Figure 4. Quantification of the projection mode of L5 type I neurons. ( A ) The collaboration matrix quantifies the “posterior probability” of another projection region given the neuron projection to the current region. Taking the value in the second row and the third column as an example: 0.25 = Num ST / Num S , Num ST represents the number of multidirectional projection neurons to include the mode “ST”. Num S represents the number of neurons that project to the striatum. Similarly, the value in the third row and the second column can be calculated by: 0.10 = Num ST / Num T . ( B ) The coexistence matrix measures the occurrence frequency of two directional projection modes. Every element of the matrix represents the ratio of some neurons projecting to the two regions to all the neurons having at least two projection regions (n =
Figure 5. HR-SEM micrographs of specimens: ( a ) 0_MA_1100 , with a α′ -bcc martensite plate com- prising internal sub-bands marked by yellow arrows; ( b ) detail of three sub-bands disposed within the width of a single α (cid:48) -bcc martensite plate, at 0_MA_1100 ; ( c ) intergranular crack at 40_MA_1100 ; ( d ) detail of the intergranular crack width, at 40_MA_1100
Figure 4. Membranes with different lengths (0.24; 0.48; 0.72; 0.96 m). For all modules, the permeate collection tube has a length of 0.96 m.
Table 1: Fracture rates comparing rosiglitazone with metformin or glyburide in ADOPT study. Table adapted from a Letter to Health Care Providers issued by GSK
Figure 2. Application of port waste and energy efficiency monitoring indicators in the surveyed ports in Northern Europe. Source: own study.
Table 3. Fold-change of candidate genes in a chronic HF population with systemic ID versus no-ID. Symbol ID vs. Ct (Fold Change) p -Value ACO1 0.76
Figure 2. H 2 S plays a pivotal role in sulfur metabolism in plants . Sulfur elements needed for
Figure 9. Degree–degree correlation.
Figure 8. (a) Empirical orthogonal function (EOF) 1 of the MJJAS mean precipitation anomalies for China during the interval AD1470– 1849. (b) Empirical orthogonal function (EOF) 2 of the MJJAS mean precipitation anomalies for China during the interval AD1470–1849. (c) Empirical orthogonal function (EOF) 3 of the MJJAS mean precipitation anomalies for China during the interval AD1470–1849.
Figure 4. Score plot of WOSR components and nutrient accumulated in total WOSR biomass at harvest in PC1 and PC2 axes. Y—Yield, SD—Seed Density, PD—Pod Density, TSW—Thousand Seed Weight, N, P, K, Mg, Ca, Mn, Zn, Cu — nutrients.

--- Task description ---
An exact transcription of all the records is required.

--- Response below ---
Figure 4. Quantification of the projection mode of L5 type I neurons. ( A ) The collaboration matrix quantifies the “posterior probability” of another projection region given the neuron projection to the current region. Taking the value in the second row and the third column as an example: 0.25 = Num ST / Num S , Num ST represents the number of multidirectional projection neurons to include the mode “ST”. Num S represents the number of neurons that project to the striatum. Similarly, the value in the third row and the second column can be calculated by: 0.10 = Num ST / Num T . ( B ) The coexistence matrix measures the occurrence frequency of two directional projection modes. Every element of the matrix represents the ratio of some neurons projecting to the two regions to all the neurons having at least two projection regions (n =
Figure 5. HR-SEM micrographs of specimens: ( a ) 0_MA_1100 , with a α′ -bcc martensite plate com- prising internal sub-bands marked by yellow arrows; ( b ) detail of three sub-bands disposed within the width of a single α (cid:48) -bcc martensite plate, at 0_MA_1100 ; ( c ) intergranular crack at 40_MA_1100 ; ( d ) detail of the intergranular crack width, at 40_MA_1100
Figure 4. Membranes with different lengths (0.24; 0.48; 0.72; 0.96 m). For all modules, the permeate collection tube has a length of 0.96 m.
Table 1: Fracture rates comparing rosiglitazone with metformin or glyburide in ADOPT study. Table adapted from a Letter to Health Care Providers issued by GSK
Figure 2. Application of port waste and energy efficiency monitoring indicators in the surveyed ports in Northern Europe. Source: own study.
Table 3. Fold-change of candidate genes in a chronic HF population with systemic ID versus no-ID. Symbol ID vs. Ct (Fold Change) p -Value ACO1 0.76
Figure 2. H 2 S plays a pivotal role in sulfur metabolism in plants . Sulfur elements needed for
Figure 9. Degree–degree correlation.
Figure 8. (a) Empirical orthogonal function (EOF) 1 of the MJJAS mean precipitation anomalies for China during the interval AD1470– 1849. (b) Empirical orthogonal function (EOF) 2 of the MJJAS mean precipitation anomalies for China during the interval AD1470–1849. (c) Empirical orthogonal function (EOF) 3 of the MJJAS mean precipitation anomalies for China during the interval AD1470–1849.
Figure 4. Score plot of WOSR components and nutrient accumulated in total WOSR biomass at harvest in PC1 and PC2 axes. Y—Yield, SD—Seed Density, PD—Pod Density, TSW—Thousand Seed Weight, N, P, K, Mg, Ca, Mn, Zn, Cu — nutrients.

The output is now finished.